Directive 1 -
Set down the passage of the ATLA conference recap starting with "The only session" and going on through "with their committee.", word for word.
Directive 2 -
Take the ATLA conference recap further, picking up after its final sentence, and leave the data out of it.

Document segment -
BEGIN
The only session for the day was another panel, “Great Underappreciated and Much Needed Works of Theological Reference.” The panelists presented several lists of reference works, or sections of larger works, that are not usually considered while doing reference for religious studies, such as Guide to the Sources of Medieval History (historical outlines, papal edicts) or International Encyclopedia of the Social and Behavioral Sciences. Again, there was a long bibliography for this presentation, so I have some catalog searching to do! The moderator for this session was David Mayo, from Union-PSCE in Charlotte, who I had been wanting to meet with at some point during the conference. David is heading up the planning committee for the 2013 conference in Charlotte, and I am hoping to be involved with their committee.

Overall, I really enjoyed being back at the ATLA conference. I made some good connections, got some good ideas from the presentations, and some good catalogs and titles to order! Hopefully I’ll be back next year in Chicago!
END
Records -
BEGIN
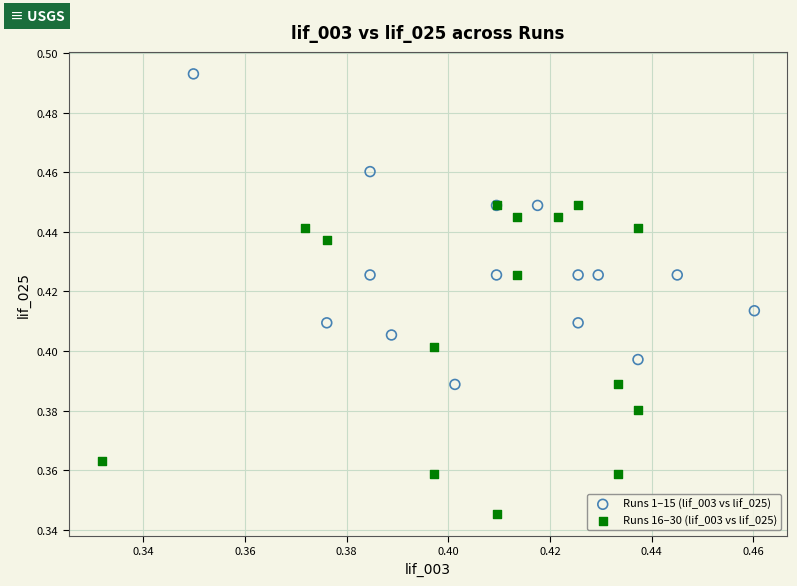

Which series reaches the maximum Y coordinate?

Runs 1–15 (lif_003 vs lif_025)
END
BEGIN
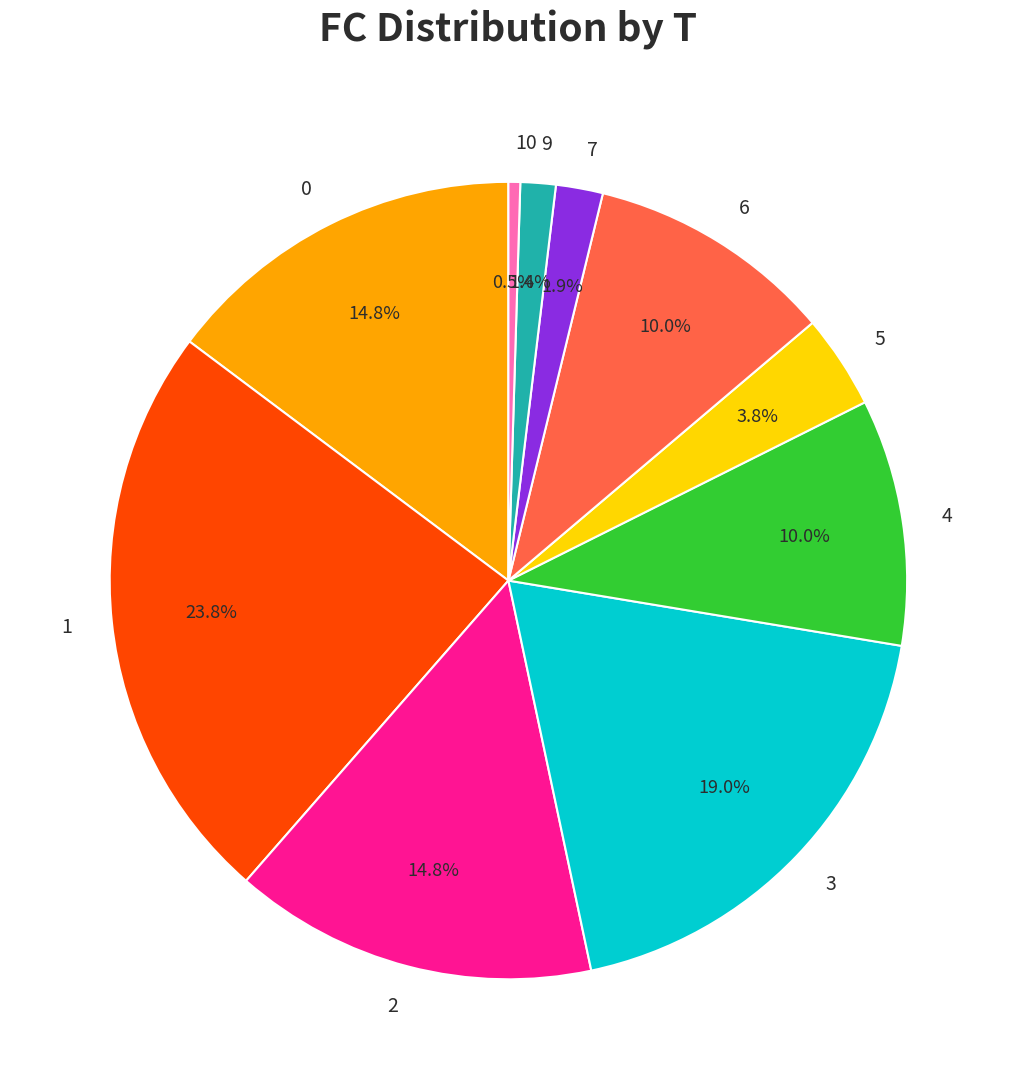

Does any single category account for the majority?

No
END
Response area 1 -
The only session for the day was another panel, “Great Underappreciated and Much Needed Works of Theological Reference.” The panelists presented several lists of reference works, or sections of larger works, that are not usually considered while doing reference for religious studies, such as Guide to the Sources of Medieval History (historical outlines, papal edicts) or International Encyclopedia of the Social and Behavioral Sciences. Again, there was a long bibliography for this presentation, so I have some catalog searching to do! The moderator for this session was David Mayo, from Union-PSCE in Charlotte, who I had been wanting to meet with at some point during the conference. David is heading up the planning committee for the 2013 conference in Charlotte, and I am hoping to be involved with their committee.

Response area 2 -
ATLA2010-Day Two

Friday, June 25, 2010 4:33 pm

Friday at the ATLA Annual Conference began with the second plenary speaker, Dr. Susan Garrett, Professor of New Testament at Louisville Presbyterian Theological Seminary. She discussed, “Biblical Studies and Real World Hermeneutics,” which advocated a shift from “integral hermeneutics” to “differential hermeneutics.” Hermeneutics, in biblical studies, is the field of interpretation of biblical and extra-biblical texts. Garrett encourages teaching students to understand the variety of possible interpretations and approaches to a given text, rather than teaching them that there is one correct interpretation. This idea of a single, “authorized” meaning leads to division, because there is an implied right and wrong interpretation. Rather, by teaching our students that there are multiple possibilities, we prepare them for interactions in congregations and the “real world” where they will be leading or encountering a variety of viewpoints. She discussed several assignments that she uses with students to help them think through an interpretation and its implications, and emphasized that the goal isn’t to change student’s minds, but get them to be aware of the multiple choices they make as they do interpretation. I thought her talk was fascinating, and she used some really good examples to illustrate her points. Let me know if you are interested in more specifics!

“Online Bibles: Trustworthy, Sectarian and Odd Bibles” by Michael Kuykendall, Professor of New Testament Studies at Golden Gate Baptist Theological Seminary, was a very useful overview of the variety of online bibles that are available for study or historical research. He included a 20 page annotated handout with his show-and-tell presentation, which will help me add to my LibGuide for the Divinity School! This presentation was a great reminder of the variety of translations that are available (literal, paraphrases, functional, dynamic), and how they can be useful for research (tracing mistakes, publication/publisher histories, religious conflicts).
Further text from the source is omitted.